Jeff performed one of his
more memorable music-hall gags
circa 1996 at Ngaruawahia in a postmatch
speech, when he recounted
on-pitch banter with a referee from
his own playing days.
“I asked the ref what he would
do if I called him a twat,” Coulshed said.
“He said he would send me off for foul and
abusive language. “So I asked him” ‘What if I
only THINK you’re a twat?’ “The ref said the laws of
the game didn’t allow him to send anyone off for simply
thinking something. “Right, well then I think you’re a twat.” With a
comedian’s sense of timing, when the laughter subsided, Jeff added
the kicker. “Bloody ref sent me off. A-hyuh hyuh hyuh.”
Later, in June 1998, Oratia were far less than amused
when Coulshed did another one of his turns at the aftermatch at
Parrs Park. (“Unfunny,” they complained, which in Jeff’s eyes was
probably the most damning thing you could say.)
Oratia made the mistake of naming Brad Harden as player
of the day in advance of Coulshed being offered the microphone.

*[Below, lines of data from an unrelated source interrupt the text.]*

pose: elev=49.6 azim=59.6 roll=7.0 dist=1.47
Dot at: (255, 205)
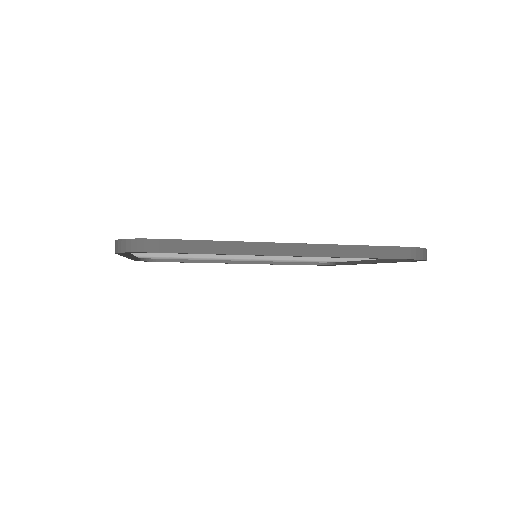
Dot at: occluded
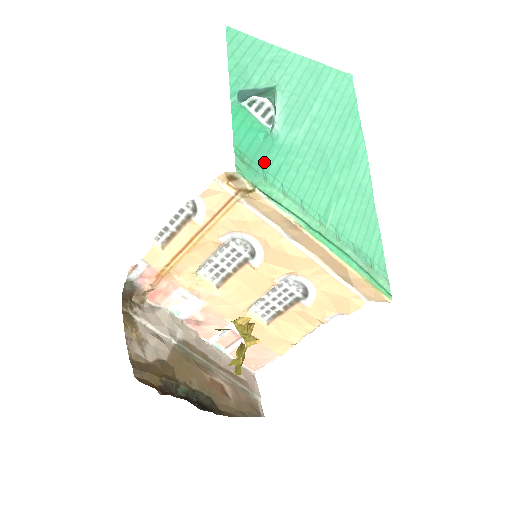
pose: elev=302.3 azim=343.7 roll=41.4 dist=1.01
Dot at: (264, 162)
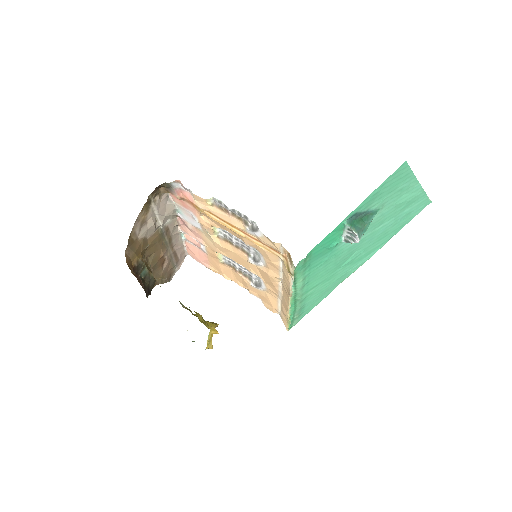
Dot at: (315, 260)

Despite his team having won 3-1, Jeff gave a brutal impromptu
critique of Harden’s performance, and then progressed to merrily
sully the reputations of several people who had been on the
sideline, with a number of tasty expletives tossed in.
He was duly fined $200 by the Northern Provincial Council,
to which he offered a vintage Coulshed response: “Billy Connolly
gets paid millions for that sort of material – I get bloody fined!”
Of course Jeff could get away with some of this latter-day
patter because he had a decent reservoir of football credentials in
the bank by then from his earlier exploits.
Jeff, a striker (and a panel beater) first played for Hamilton
AFC in 1964, the club’s debut season after taking over from
Technical Old Boys. Immediately he was also
selected as a Waikato representative and played in every one of
Waikato’s games that year.
But it was only by chance that Hamilton came to be his
club after he had emigrated from his beloved Skelmersdale in west
Lancashire in his early 20s. (If there was anything Jeff was prouder of
than having his name spelled with a “J” rather than a “G”, it was
hailing from Skem’, and I’m picking there is nobody reading this far
down his obituary who hasn’t heard Jeff’s apocryphal tales of
Skelmersdale United.)
Back in 1991 Jeff explained to me how he became such a
Hamilton diehard.
“I’d left England when I had a very bad ankle injury and I
was told I would never play again – indeed, some people would
claim that I haven’t either – but I was passing through Hamilton and
got asked to play. “I’d called for a jug at the Riverina (longsince
demolished Hamilton East pub). Harold Robinson (deceased
Hamilton AFC life member) heard my accent and asked if I played
football. There were lots of good players wandering around, not
playing, in those days, so it was an obvious question.